▸ ASSIGNED TASK
Keep images out and repeat all data exactly.

▸ LISTED ENTRIES
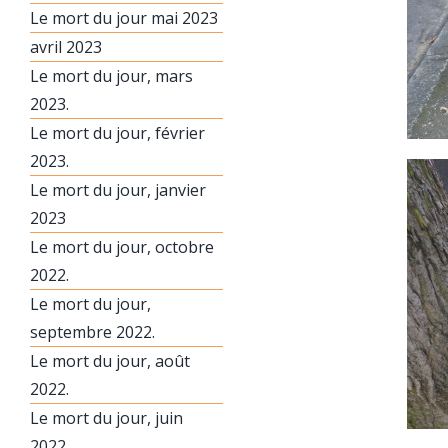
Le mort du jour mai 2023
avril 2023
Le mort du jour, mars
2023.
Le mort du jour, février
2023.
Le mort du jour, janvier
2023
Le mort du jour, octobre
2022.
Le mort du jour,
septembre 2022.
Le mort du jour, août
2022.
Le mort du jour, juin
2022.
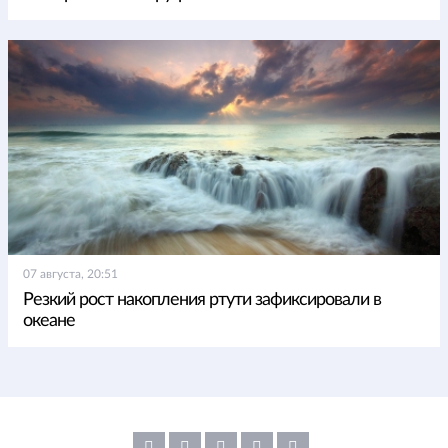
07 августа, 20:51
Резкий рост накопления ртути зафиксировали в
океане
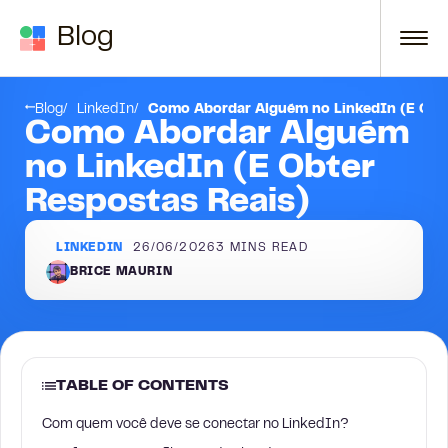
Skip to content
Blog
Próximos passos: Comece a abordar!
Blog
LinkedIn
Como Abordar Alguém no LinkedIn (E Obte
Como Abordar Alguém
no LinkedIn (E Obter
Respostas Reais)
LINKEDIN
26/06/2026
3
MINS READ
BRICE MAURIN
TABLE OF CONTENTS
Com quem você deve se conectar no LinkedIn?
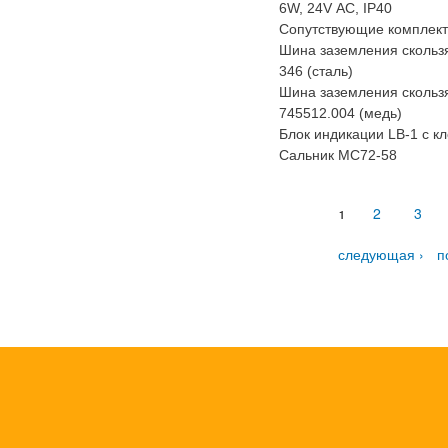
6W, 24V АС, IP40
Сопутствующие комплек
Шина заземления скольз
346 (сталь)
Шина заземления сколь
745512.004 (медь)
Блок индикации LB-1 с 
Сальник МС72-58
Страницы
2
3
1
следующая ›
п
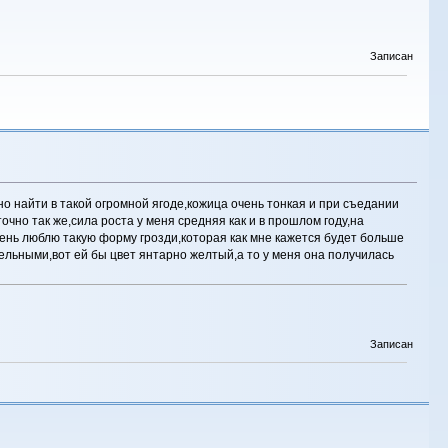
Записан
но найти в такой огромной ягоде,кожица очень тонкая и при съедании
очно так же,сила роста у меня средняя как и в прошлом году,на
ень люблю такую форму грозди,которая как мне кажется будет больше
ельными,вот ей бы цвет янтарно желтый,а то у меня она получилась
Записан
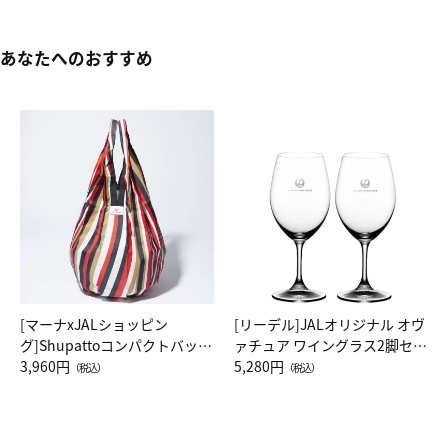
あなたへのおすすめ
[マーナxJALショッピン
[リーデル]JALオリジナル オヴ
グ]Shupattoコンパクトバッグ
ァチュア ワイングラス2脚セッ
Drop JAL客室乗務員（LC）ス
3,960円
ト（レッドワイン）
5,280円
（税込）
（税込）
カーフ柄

▸ TASK SOLUTION
Le mort du jour mai 2023
avril 2023
Le mort du jour, mars
2023.
Le mort du jour, février
2023.
Le mort du jour, janvier
2023
Le mort du jour, octobre
2022.
Le mort du jour,
septembre 2022.
Le mort du jour, août
2022.
Le mort du jour, juin
2022.
07 августа, 20:51
Резкий рост накопления ртути зафиксировали в
океане
Skip to content
Blog
Próximos passos: Comece a abordar!
Blog
LinkedIn
Como Abordar Alguém no LinkedIn (E Obte
Como Abordar Alguém
no LinkedIn (E Obter
Respostas Reais)
LINKEDIN
26/06/2026
3
MINS READ
BRICE MAURIN
TABLE OF CONTENTS
Com quem você deve se conectar no LinkedIn?
6W, 24V АС, IP40
Сопутствующие комплек
Шина заземления скольз
346 (сталь)
Шина заземления сколь
745512.004 (медь)
Блок индикации LB-1 с 
Сальник МС72-58
Страницы
2
3
1
следующая ›
п
Записан
но найти в такой огромной ягоде,кожица очень тонкая и при съедании
очно так же,сила роста у меня средняя как и в прошлом году,на
ень люблю такую форму грозди,которая как мне кажется будет больше
ельными,вот ей бы цвет янтарно желтый,а то у меня она получилась
Записан
あなたへのおすすめ
[マーナxJALショッピン
[リーデル]JALオリジナル オヴ
グ]Shupattoコンパクトバッグ
ァチュア ワイングラス2脚セッ
Drop JAL客室乗務員（LC）ス
3,960円
ト（レッドワイン）
5,280円
（税込）
（税込）
カーフ柄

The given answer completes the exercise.